→ **Brief**
Reproduce the lines below word for word, leaving out the pictures.

→ **Provided information**
------
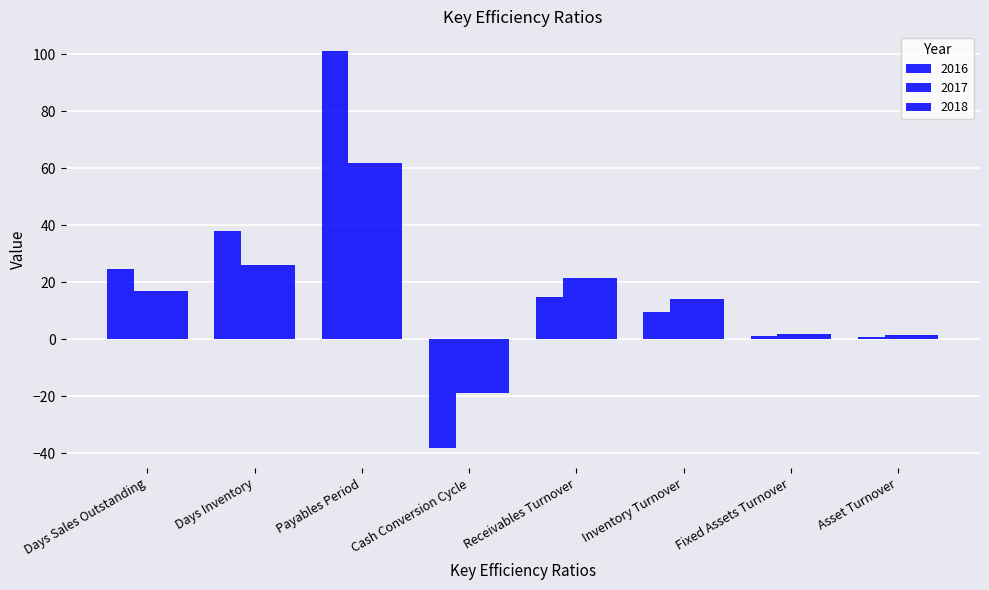

How many values in the 2018 series are below 16?

4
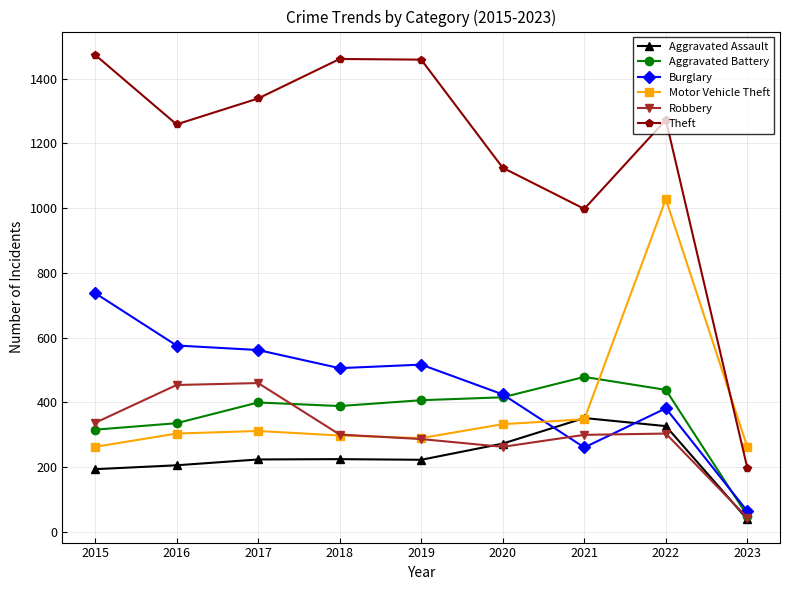

What is the sum of the Aggravated Battery values at 2018 and 2019?

796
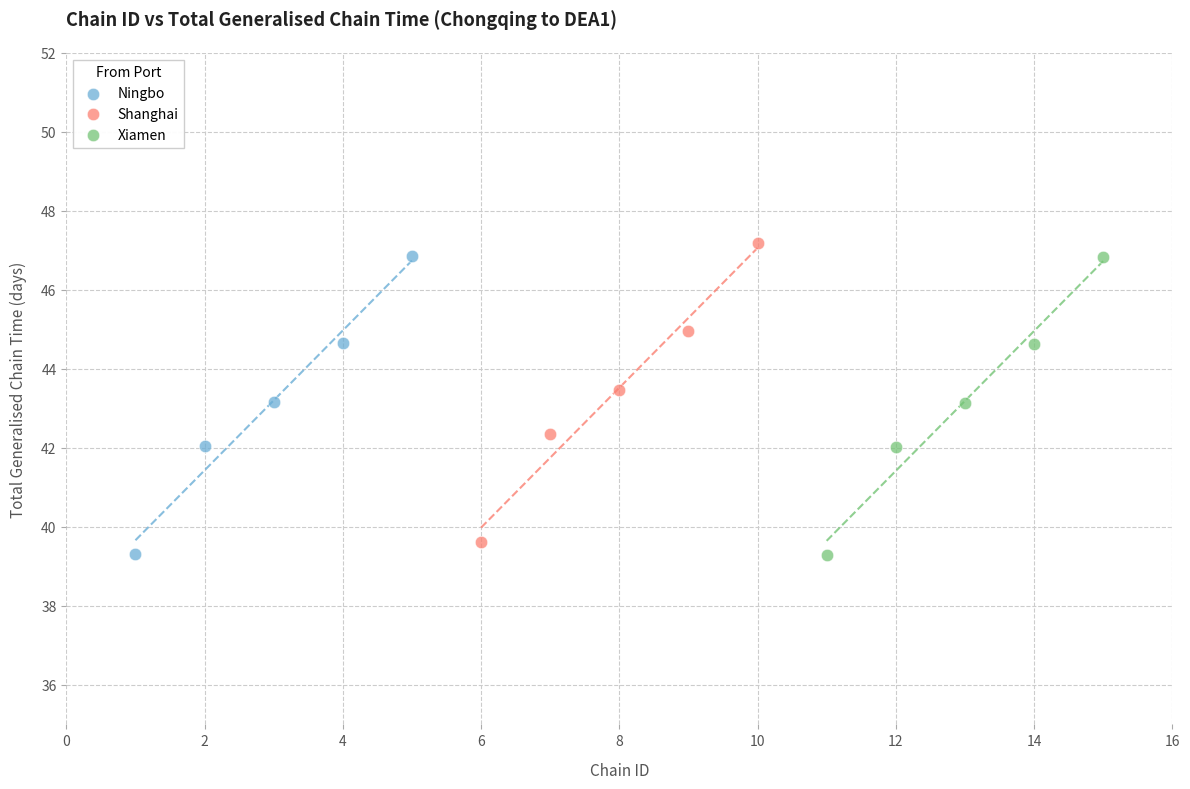

What are all the series names shown in the legend?

Ningbo, Shanghai, Xiamen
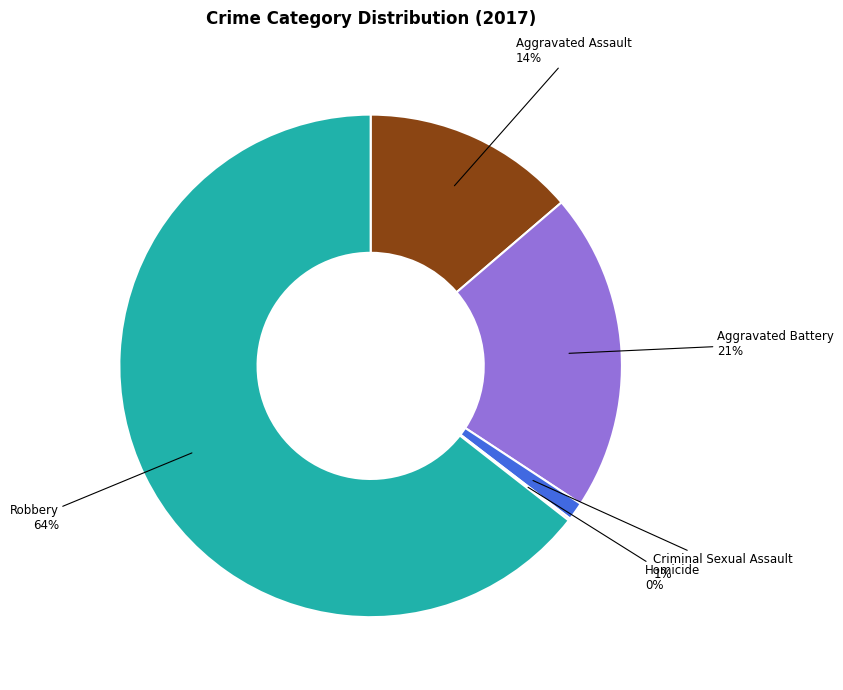

Is the sum of Criminal Sexual Assault and Aggravated Assault greater than half?

No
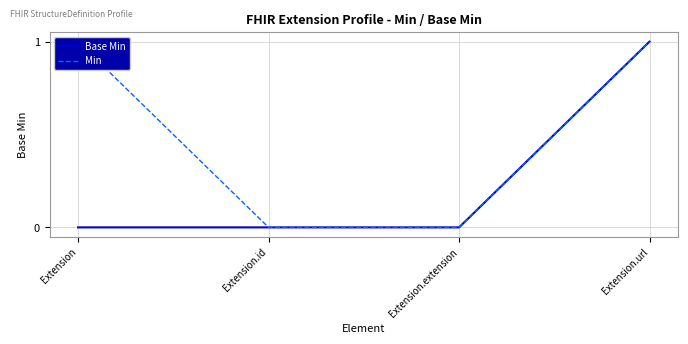

How many values in the Base Min series exceed 0?

1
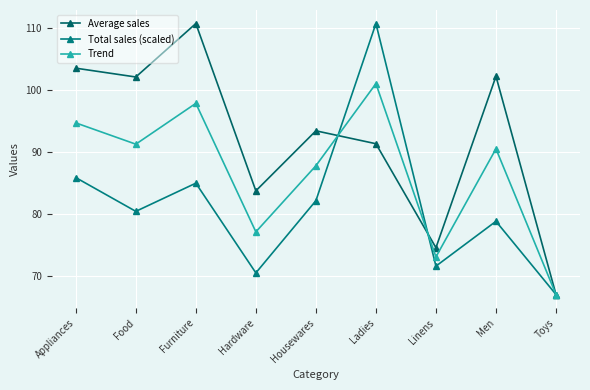

What value does the Total sales (scaled) series have at Housewares?

82.2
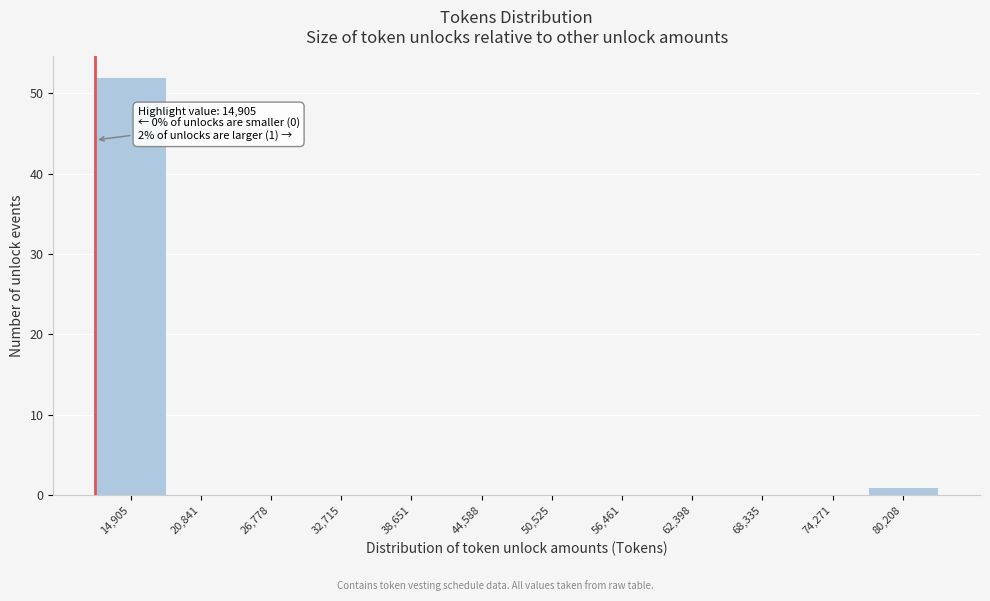

Reading left to right, transcribe all the data shown in this chart.

14,905=52	20,841=0	26,778=0	32,715=0	38,651=0	44,588=0	50,525=0	56,461=0	62,398=0	68,335=0	74,271=0	80,208=1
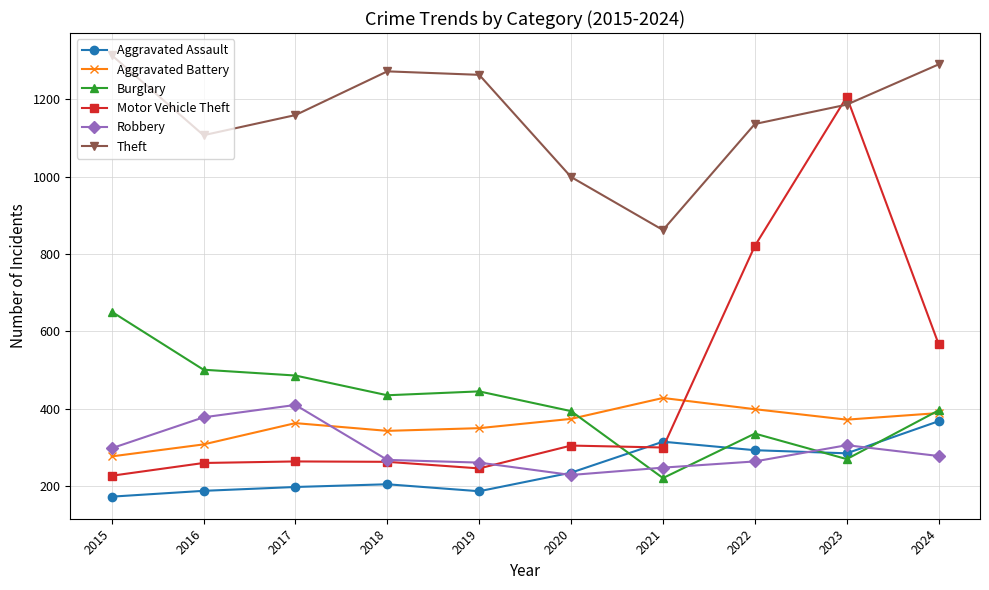

What is the difference between the highest and lowest values at 2019?

1076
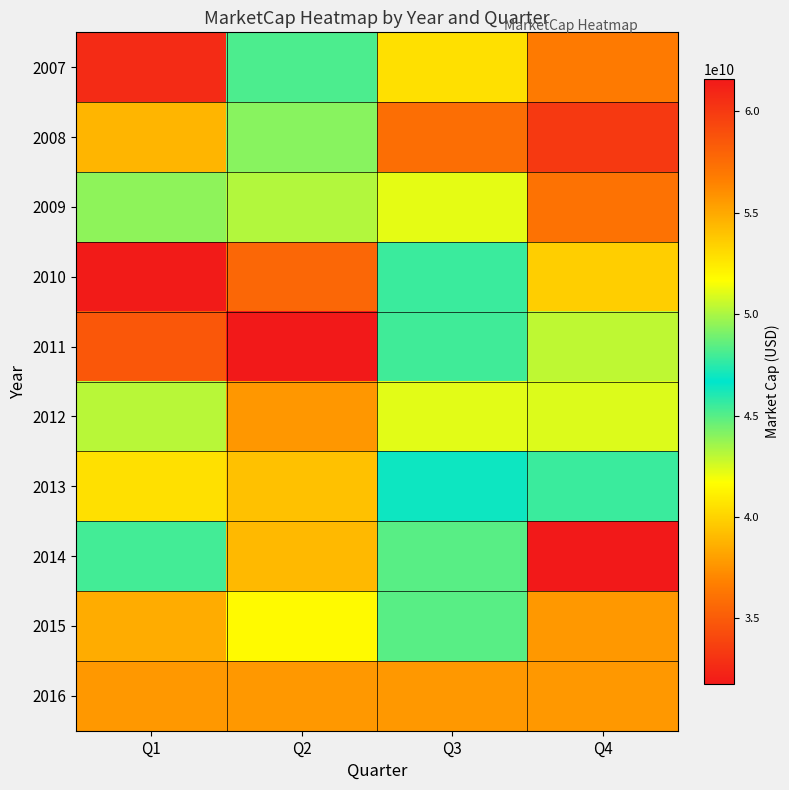

What is the total value across all series at Q4?

421061872581.0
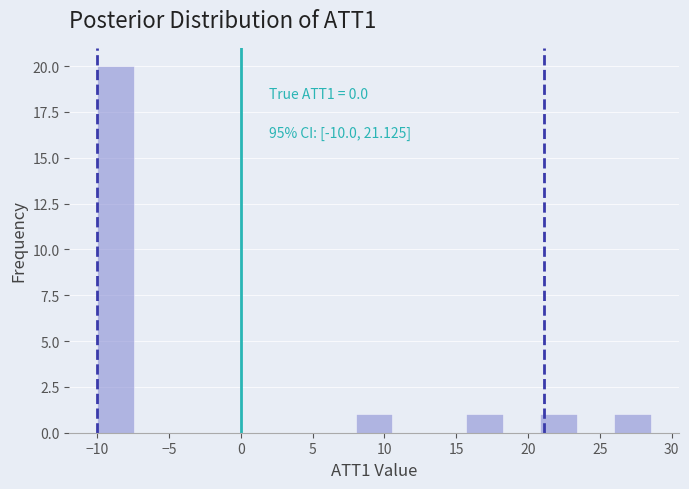

Which range on the x-axis has the tallest bar?

-10.0 to -7.5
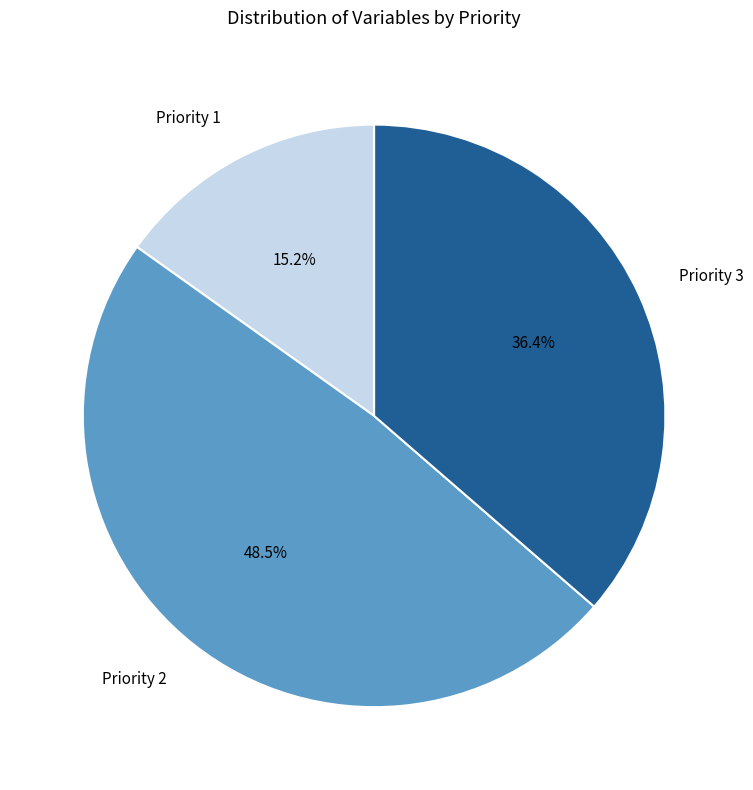

Is Priority 1 the majority of the pie?

No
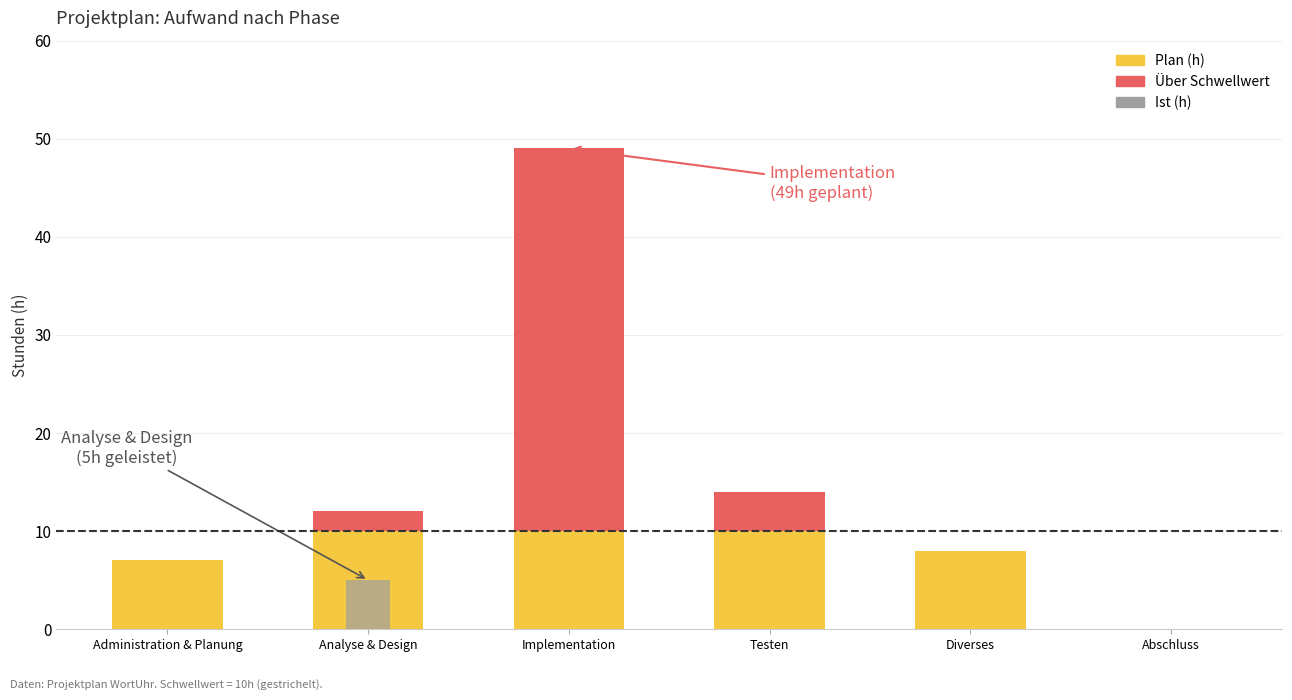

Are the bars horizontal?

No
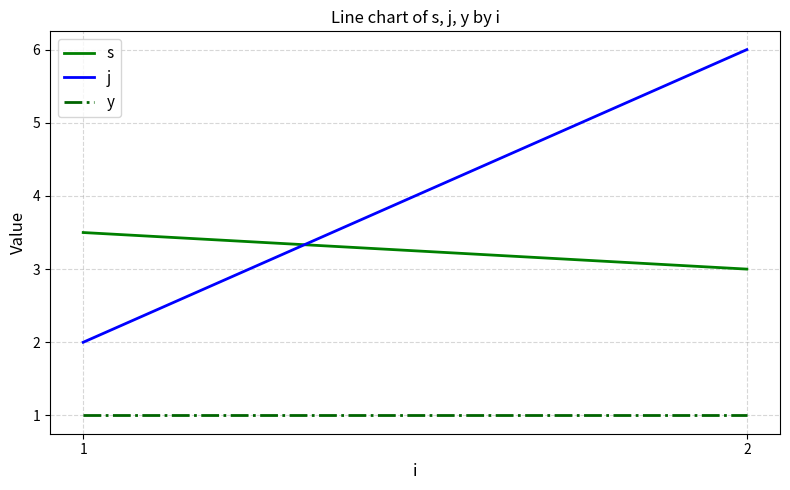

What is the value of the s point at the 2nd from the left?

3.0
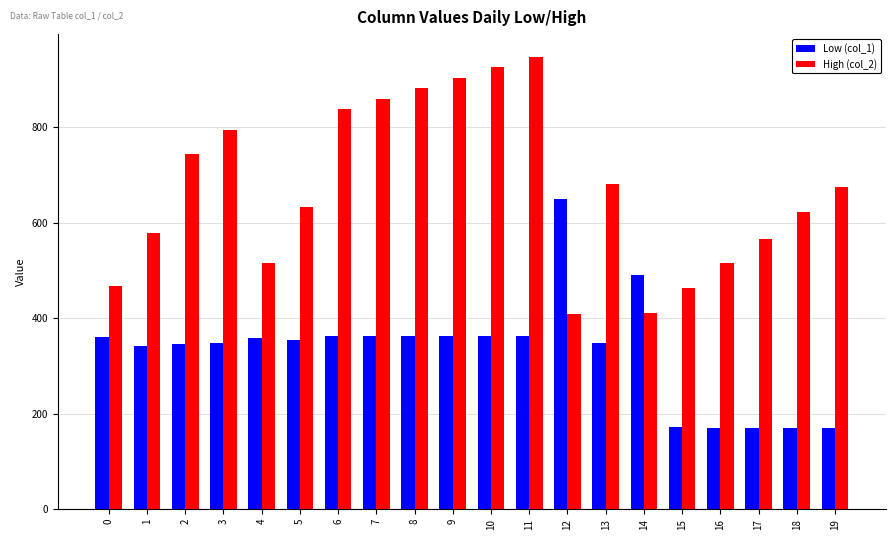

The value of High (col_2) at 11 is 948. True or false?

True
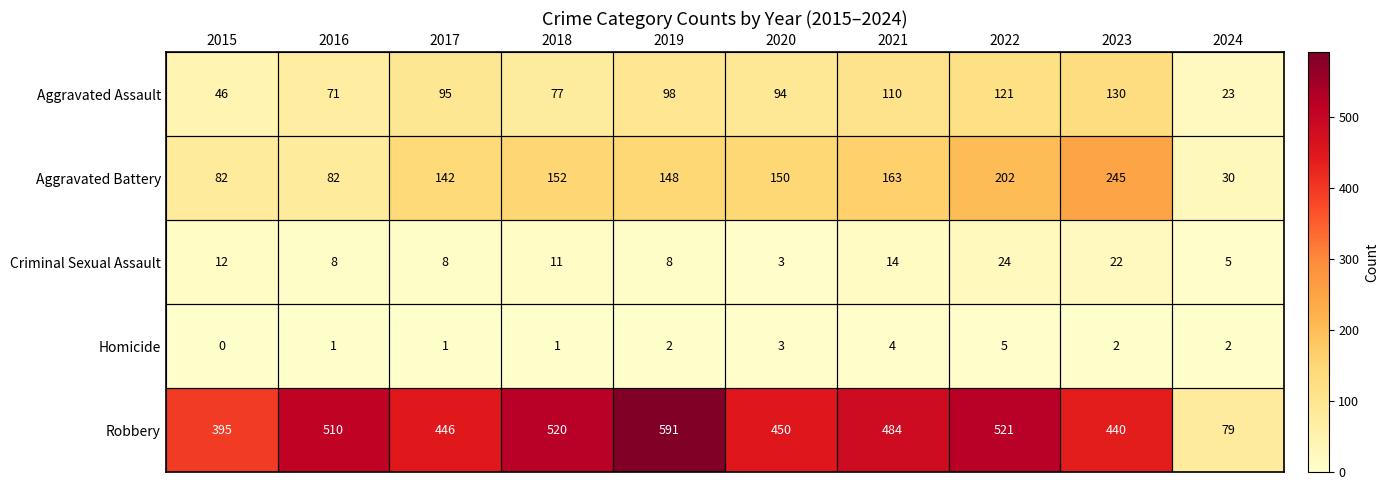

True or false: Aggravated Assault has a value of 23 at 2024.

True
------
→ **Result below**
How many values in the 2018 series are below 16?

4

What is the sum of the Aggravated Battery values at 2018 and 2019?

796

What are all the series names shown in the legend?

Ningbo, Shanghai, Xiamen

Is the sum of Criminal Sexual Assault and Aggravated Assault greater than half?

No

How many values in the Base Min series exceed 0?

1

What value does the Total sales (scaled) series have at Housewares?

82.2

Reading left to right, transcribe all the data shown in this chart.

14,905=52	20,841=0	26,778=0	32,715=0	38,651=0	44,588=0	50,525=0	56,461=0	62,398=0	68,335=0	74,271=0	80,208=1

What is the difference between the highest and lowest values at 2019?

1076

What is the total value across all series at Q4?

421061872581.0

Which range on the x-axis has the tallest bar?

-10.0 to -7.5

Is Priority 1 the majority of the pie?

No

Are the bars horizontal?

No

What is the value of the s point at the 2nd from the left?

3.0

The value of High (col_2) at 11 is 948. True or false?

True

True or false: Aggravated Assault has a value of 23 at 2024.

True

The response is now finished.